*** Opening of DATA SHOWN ***

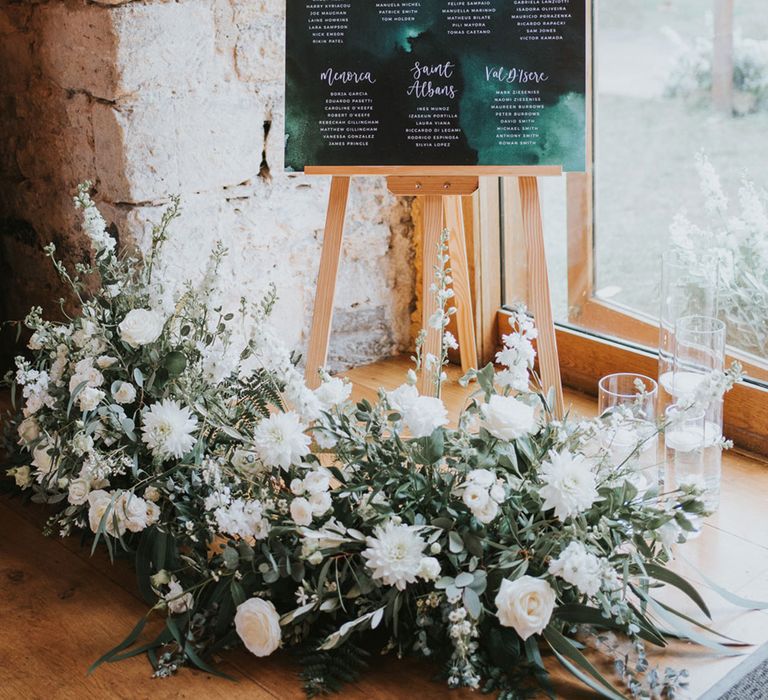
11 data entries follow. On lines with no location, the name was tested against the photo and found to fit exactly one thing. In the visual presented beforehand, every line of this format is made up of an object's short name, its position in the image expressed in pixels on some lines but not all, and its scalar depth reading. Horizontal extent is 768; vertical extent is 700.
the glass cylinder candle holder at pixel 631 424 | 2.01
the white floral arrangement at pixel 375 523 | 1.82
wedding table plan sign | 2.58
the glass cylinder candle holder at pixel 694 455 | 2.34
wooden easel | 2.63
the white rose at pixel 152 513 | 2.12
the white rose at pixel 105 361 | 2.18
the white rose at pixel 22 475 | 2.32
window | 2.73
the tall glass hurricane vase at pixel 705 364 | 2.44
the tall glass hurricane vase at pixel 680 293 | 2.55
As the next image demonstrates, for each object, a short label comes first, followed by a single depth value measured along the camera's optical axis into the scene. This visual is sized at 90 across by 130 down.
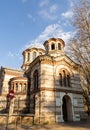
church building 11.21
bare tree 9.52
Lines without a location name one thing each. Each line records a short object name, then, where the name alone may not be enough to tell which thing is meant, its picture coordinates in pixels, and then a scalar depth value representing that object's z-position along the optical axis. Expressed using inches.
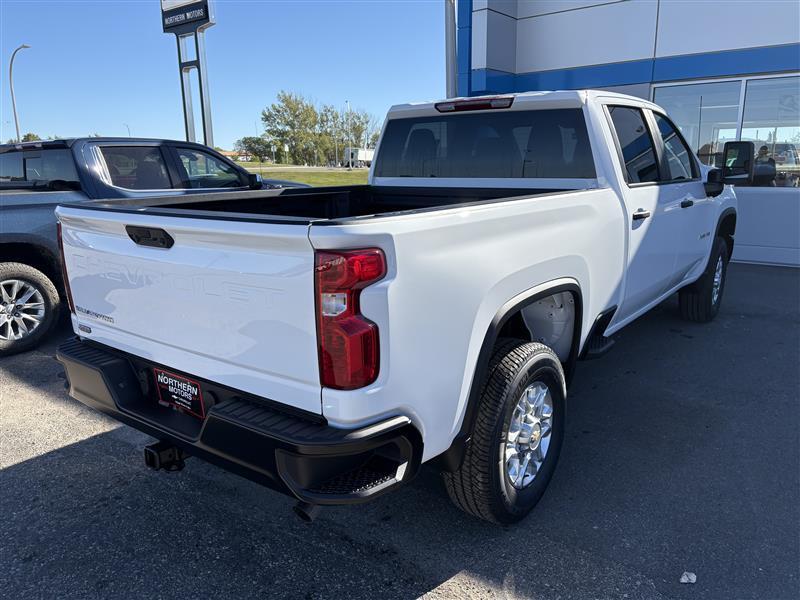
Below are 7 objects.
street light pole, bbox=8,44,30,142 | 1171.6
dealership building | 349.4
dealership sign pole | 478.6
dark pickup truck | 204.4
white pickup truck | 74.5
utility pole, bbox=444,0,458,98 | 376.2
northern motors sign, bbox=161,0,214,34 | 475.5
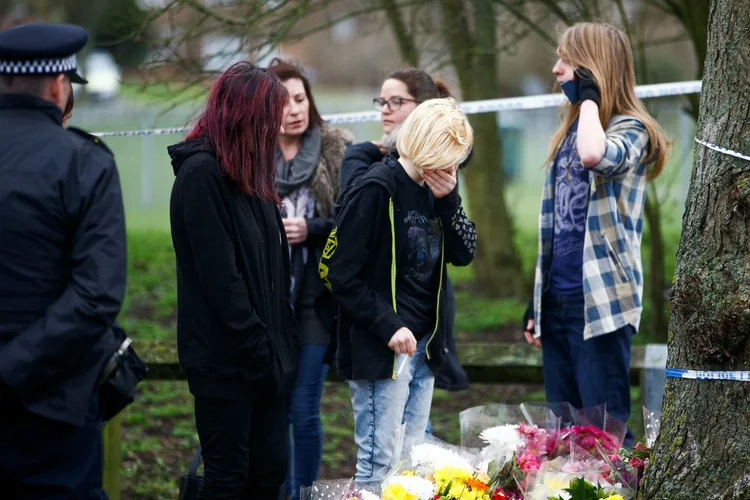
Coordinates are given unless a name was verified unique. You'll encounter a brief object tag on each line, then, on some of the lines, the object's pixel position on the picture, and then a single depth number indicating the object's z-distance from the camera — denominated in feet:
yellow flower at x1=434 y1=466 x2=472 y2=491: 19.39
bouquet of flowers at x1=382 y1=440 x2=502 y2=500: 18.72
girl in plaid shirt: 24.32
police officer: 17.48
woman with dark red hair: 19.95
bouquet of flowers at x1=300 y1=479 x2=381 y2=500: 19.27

*** Close of DATA SHOWN ***

PROBLEM TO WORK ON> In the data above, take the line with "the tall glass hurricane vase at pixel 705", the line with "dealership sign pole | 478.6", and every line between, and set them down exactly without pictures.

REPLY>
the tall glass hurricane vase at pixel 705 364 | 2.44
the tall glass hurricane vase at pixel 680 293 | 2.55
As the next image demonstrates, for each object, a short label comes first, followed by a single depth value measured along the camera's optical axis into the scene. This visual is sized at 90 across by 130 down.
church building 11.21
bare tree 9.52
Lines without a location name one thing each. Each line records a short object name, then, where the name alone may not be enough to tell which thing is meant, its picture coordinates in pixels, and then a scalar depth value representing that object's z-position along the optical axis. Expressed using inches.
Below are 7 objects.
street light pole, bbox=8,44,30,142 | 1171.6
dealership building | 349.4
dealership sign pole | 478.6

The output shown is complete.